Abdullah Parlıyan = Allah'ın yoluna ki, göklerde ve yerde ne varsa, hepsi O'nundur. Kendilerini bekleyen o çok zorlu azaptan dolayı, Allah'tan gelen gerçekleri örtbas edenlerin vay haline.
Adem Uğur = O Allah ki, göklerde ve yerde ne varsa hepsi O'nundur. Şiddetli azaptan dolayı kâfirlerin vay haline!
Ahmed Hulusi = (Aziyz ve Hamiyd olan O) Allâh ki, semâlar ve arzda ne varsa O'nun içindir (El Esmâ ül Hüsnâ'sıyla işaret edilen özelliklerinin seyri için). . . O hakikat bilgisini inkâr edenlere yazıklar olsun, kendilerini bekleyen şiddetli azap dolayısıyla!

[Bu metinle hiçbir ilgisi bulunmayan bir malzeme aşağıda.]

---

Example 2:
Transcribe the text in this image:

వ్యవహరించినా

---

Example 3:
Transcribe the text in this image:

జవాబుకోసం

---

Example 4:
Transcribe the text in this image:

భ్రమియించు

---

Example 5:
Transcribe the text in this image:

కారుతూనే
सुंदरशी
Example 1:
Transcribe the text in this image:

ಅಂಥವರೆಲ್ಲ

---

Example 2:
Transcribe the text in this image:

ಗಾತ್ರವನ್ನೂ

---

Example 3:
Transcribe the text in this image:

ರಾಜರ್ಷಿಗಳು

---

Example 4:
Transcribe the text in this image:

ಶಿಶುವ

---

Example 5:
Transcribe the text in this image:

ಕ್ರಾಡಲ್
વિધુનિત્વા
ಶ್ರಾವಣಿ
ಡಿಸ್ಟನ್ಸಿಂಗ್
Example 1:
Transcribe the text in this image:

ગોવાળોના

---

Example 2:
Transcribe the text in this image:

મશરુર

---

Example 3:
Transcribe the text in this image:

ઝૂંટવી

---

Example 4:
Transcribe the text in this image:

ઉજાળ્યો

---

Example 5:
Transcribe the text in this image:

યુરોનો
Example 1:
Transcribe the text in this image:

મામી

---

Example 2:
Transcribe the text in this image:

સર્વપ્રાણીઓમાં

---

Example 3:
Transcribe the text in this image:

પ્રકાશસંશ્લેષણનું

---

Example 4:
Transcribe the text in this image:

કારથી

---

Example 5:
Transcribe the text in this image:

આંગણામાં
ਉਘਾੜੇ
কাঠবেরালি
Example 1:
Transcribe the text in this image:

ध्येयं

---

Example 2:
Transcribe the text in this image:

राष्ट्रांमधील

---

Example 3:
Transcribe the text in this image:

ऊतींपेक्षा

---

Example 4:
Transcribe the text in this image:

Ahmet Tekin = Göklerdekiler ve yerdekilerin tamamının tasarrufuna sahip olan Allah’ın yoluna çıkarman için indirdiğimiz bir kitaptır. Şiddetli bir azaptan dolayı kulluk sözleşmesindeki ortak taahhütlerini, Allah’a iman, kulluk ve sorumluluk bilincini şuur altına iterek örtbas edip inkârda ısrar eden kâfirlerin vay haline!
Ahmet Varol = Göklerde ve yerde olanların hepsi kendine ait olan Allah'ın (yoluna). Şiddetli bir azaptan dolayı kâfirlerin vay haline!
Ali Bulaç = O Allah ki, göklerde ve yerde ne varsa O'nundur. Şiddetli azab dolayısıyla vay inkâr edenlere.
Ali Fikri Yavuz = Öyle bir Allah ki, göklerde ve yerde ne varsa hepsi onundur. Başlarına gelecek şiddetli bir azabdan dolayı vay kâfirlerin haline!...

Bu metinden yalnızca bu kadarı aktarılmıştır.